_TEXT_.

FrancisChung

Google not indexing Category Pages

Recommended Posts

Hi, I have an ongoing issue with Google SEO that I can't seem to fix. Wondering if anyone has come across a similar situation?

We deployed a new version of the website using a new deployment methodology and unfortunately, the wrong robots.txt file was deployed basically telling Googlebot not to scrape the site.

The end result is that if our target keywords are used for a (Google) search, our website is displayed on the search page with "No information is available for this page." 

Google provides a link to fix this situation on the search listing, but so far everything I have tried in it hasn't fixed the situation.
I was wondering if anyone has gone through this scenario and what was the steps to remedy it?
Or perhaps it has worked and I have misunderstood how it works?

The steps I have tried in the Google Webmaster Tool :

  1. Gone through all crawl errors
  2. Restored the Robots.txt file and Verified with Robots.txt tester
  3. Fetch/Fetch and Render as Google as both Desktop/Mobile, using root URL and other URLs, using Indexing Requested / Indexing Requested for URL and Linked Pages.
  4. Uploaded a new Sitemap.xml 

Particularly on the Sitemap page, it says 584 submitted, 94 indexed.

 

Would the Search Engine return "No Information available" because the page is not indexed? The pages I'm searching for are our 2 most popular keywords and entry points into site. It's also one of 2 most popular category pages.  So I'm thinking it probably isn't the case but ...

How can I prove / disprove the category pages are being indexed?

The site in questions is Sprachspielspass.de. The keywords to search are fingerspiele and kindergedichte.

 

Share this post


Link to post
Share on other sites

Just wondering, but how long has this been happening? In somewhat similar situations I've had delays of hours .. days.

_BRIEF A_.
Retype the forum thread about Google not indexing category pages word for word.
The records bear no relation to the forum thread.

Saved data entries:
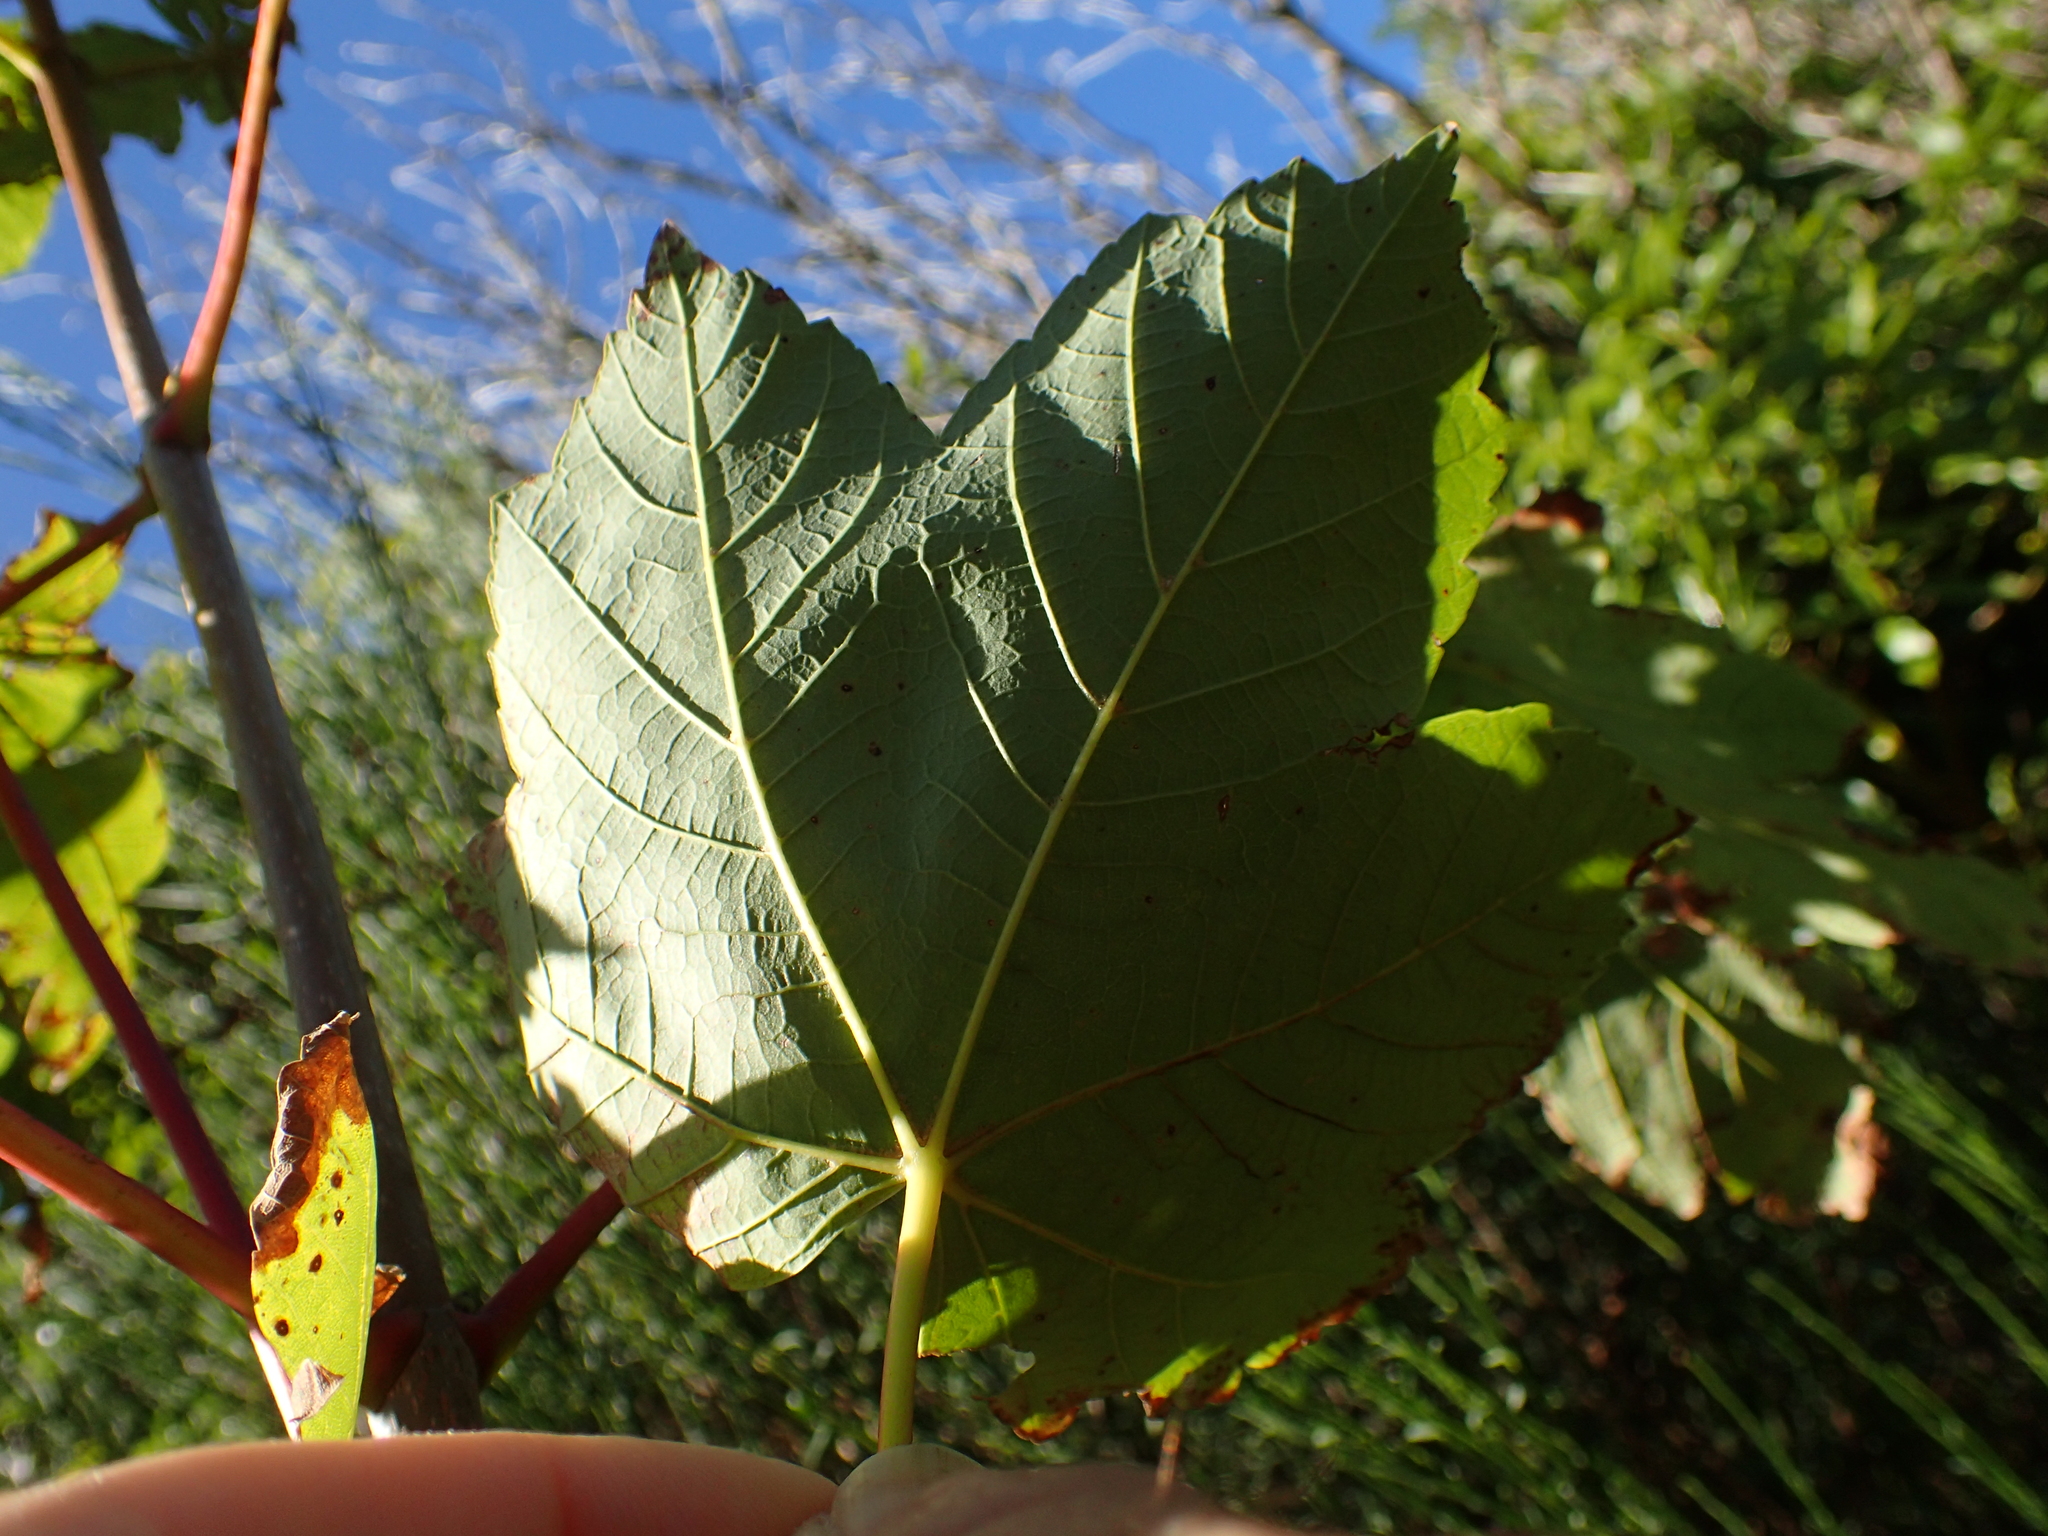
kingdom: Plantae
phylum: Tracheophyta
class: Magnoliopsida
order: Sapindales
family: Sapindaceae
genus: Acer
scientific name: Acer pseudoplatanus
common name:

_BRIEF B_.
Echo every line of the records naming living things precisely, but omit the pictures from your answer.

_EXERCISE ANSWER A_.
FrancisChung

Google not indexing Category Pages

Recommended Posts

Hi, I have an ongoing issue with Google SEO that I can't seem to fix. Wondering if anyone has come across a similar situation?

We deployed a new version of the website using a new deployment methodology and unfortunately, the wrong robots.txt file was deployed basically telling Googlebot not to scrape the site.

The end result is that if our target keywords are used for a (Google) search, our website is displayed on the search page with "No information is available for this page." 

Google provides a link to fix this situation on the search listing, but so far everything I have tried in it hasn't fixed the situation.
I was wondering if anyone has gone through this scenario and what was the steps to remedy it?
Or perhaps it has worked and I have misunderstood how it works?

The steps I have tried in the Google Webmaster Tool :

  1. Gone through all crawl errors
  2. Restored the Robots.txt file and Verified with Robots.txt tester
  3. Fetch/Fetch and Render as Google as both Desktop/Mobile, using root URL and other URLs, using Indexing Requested / Indexing Requested for URL and Linked Pages.
  4. Uploaded a new Sitemap.xml 

Particularly on the Sitemap page, it says 584 submitted, 94 indexed.

 

Would the Search Engine return "No Information available" because the page is not indexed? The pages I'm searching for are our 2 most popular keywords and entry points into site. It's also one of 2 most popular category pages.  So I'm thinking it probably isn't the case but ...

How can I prove / disprove the category pages are being indexed?

The site in questions is Sprachspielspass.de. The keywords to search are fingerspiele and kindergedichte.

 

Share this post


Link to post
Share on other sites

Just wondering, but how long has this been happening? In somewhat similar situations I've had delays of hours .. days.

_EXERCISE ANSWER B_.
kingdom: Plantae
phylum: Tracheophyta
class: Magnoliopsida
order: Sapindales
family: Sapindaceae
genus: Acer
scientific name: Acer pseudoplatanus
common name:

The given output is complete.